*DA SVOLGERE*
**a)** Rispondi alle seguenti domande basandoti sul brano fornito.
(i) Quale articolo del Codice civile prevede la figura dell'amministratore di fatto?
(ii) Quali erano i numeri delle fatture mancanti?
(iii) Che cosa dispone la decisione nella parte finale?
**b)** Indica se ciascuna affermazione concorda con il brano fornito e, per ognuna, riporta le parole del brano che lo stabiliscono.
(i) In giurisprudenza il dato formale prevale sul dato fattuale della gestione sociale.
(ii) La numerazione delle fatture della società non era lineare.
(iii) Per il delitto di occultamento di documenti contabili il movente dell'agente è determinante.

*BRANO FORNITO*
La configurazione dell'amministratore di fatto inoltre è legislativamente prevista nell'art. 2639, comma 1, del Codice civile: "Per i reati previsti dal presente titolo al soggetto formalmente investito della qualifica o titolare della funzione prevista dalla legge civile è equiparato sia chi è tenuto a svolgere la stessa funzione, diversamente qualificata, sia chi esercita in modo continuativo e significativo i poteri tipici inerenti alla qualifica o alla funzione". L'amministratore di fatto oltre ai reati societari, di cui all'art. 2639 cod. civ., risponde anche di altri reati commessi in tale veste (vedi Sez. 5, n. 39535 del 20/06/2012 - dep. 08/10/2012, Antonucci, Rv. 253363, per i reati fallimentari, e Sez. 3, n. 23425 del 28/04/2011 - dep. 10/06/2011, Ceravolo, Rv. 250962, per i reati finanziari del d. lgs. n. 74 del 2000).
In giurisprudenza quindi si è giustamente posto l'accento non sul dato formale (amministratore di diritto, prestanome) ma sul criterio funzionalistico, o dell'effettività, e il dato fattuale della gestione sociale deve prevalere su quello solo formale.
5. L'occultamento delle tre fatture emerge dalla circostanza che la numerazione delle fatture della società non risultava lineare (progressiva), e le fatture mancanti (6, 18 e 48) erano ricostruite attraverso la sottoposizione di questionari ai clienti della società. Per la Corte di appello la mancanza delle fatture non poteva ritenersi una svista in relazione alla numerazione progressiva e all'acquisizione dei dati con i questionari ai clienti. Nessuna prova, del resto, risulta dell'affermazione del ricorrente di aver dato le fatture ad un professionista per il recupero del credito.
Infatti, in tema di reati tributari, l'elemento soggettivo del delitto di occultamento e distruzione di documenti contabili è integrato dal dolo specifico di evadere le imposte sui redditi o sul valore aggiunto o di consentire l'evasione fiscale di terzi, essendo irrilevanti, per contro, l'interesse o il movente che abbiano eventualmente spinto l'agente a commettere il reato (Vedi Sez. 7 - , Ordinanza n. 9439 del 06/12/2019 Cc., dep. 10/03/2020, Rv. 278872 - 01).
P.Q.M.
Rigetta il ricorso e condanna il ricorrente al pagamento delle spese processuali.

*DATI FORNITI*

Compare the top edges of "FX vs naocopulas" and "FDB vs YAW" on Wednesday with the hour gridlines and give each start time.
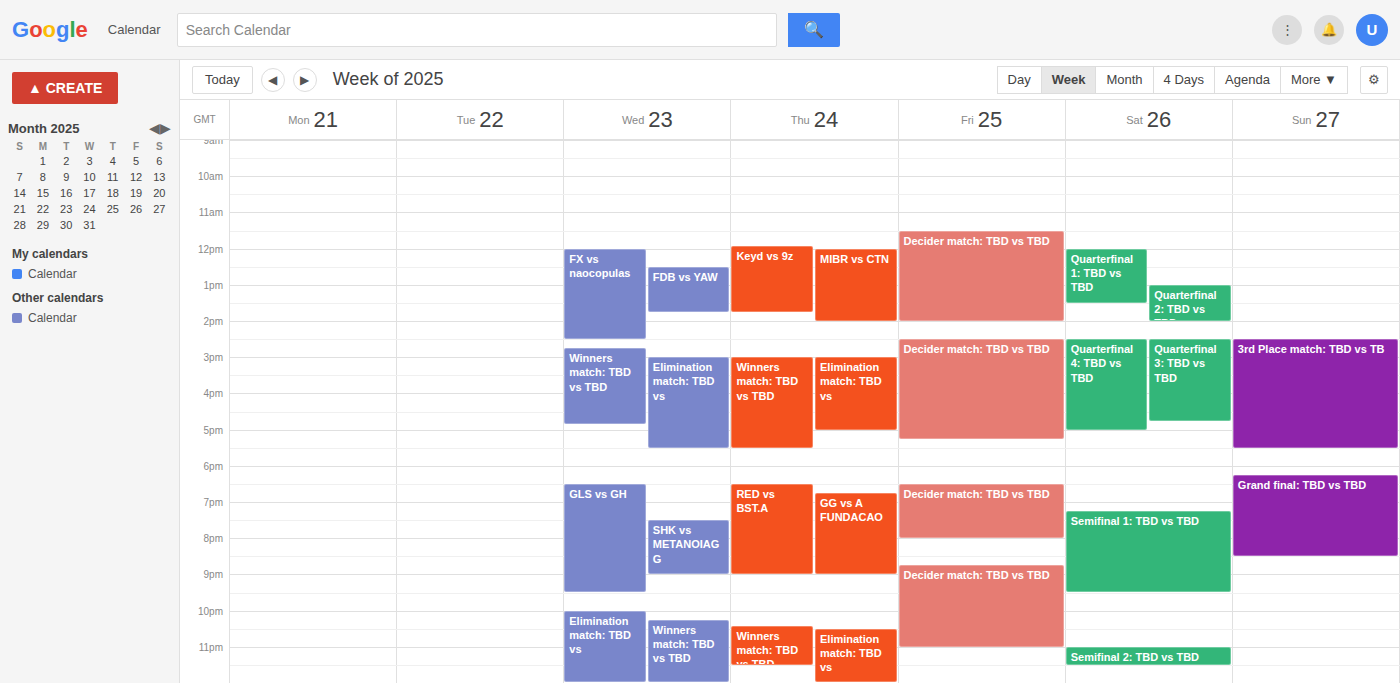
"FX vs naocopulas": 12:00 PM, exactly on the 12 PM line. "FDB vs YAW": 12:30 PM, halfway between the 12 PM and 1 PM lines.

*RISPOSTE ATTESE*
**a)**
(i) L'art. 2639, comma 1, del Codice civile.
(ii) Le fatture 6, 18 e 48.
(iii) Rigetta il ricorso e condanna il ricorrente al pagamento delle spese processuali.

**b)**
(i) No: "il dato fattuale della gestione sociale deve prevalere su quello solo formale".
(ii) Sì: "la numerazione delle fatture della società non risultava lineare (progressiva)".
(iii) No: "essendo irrilevanti, per contro, l'interesse o il movente che abbiano eventualmente spinto l'agente a commettere il reato".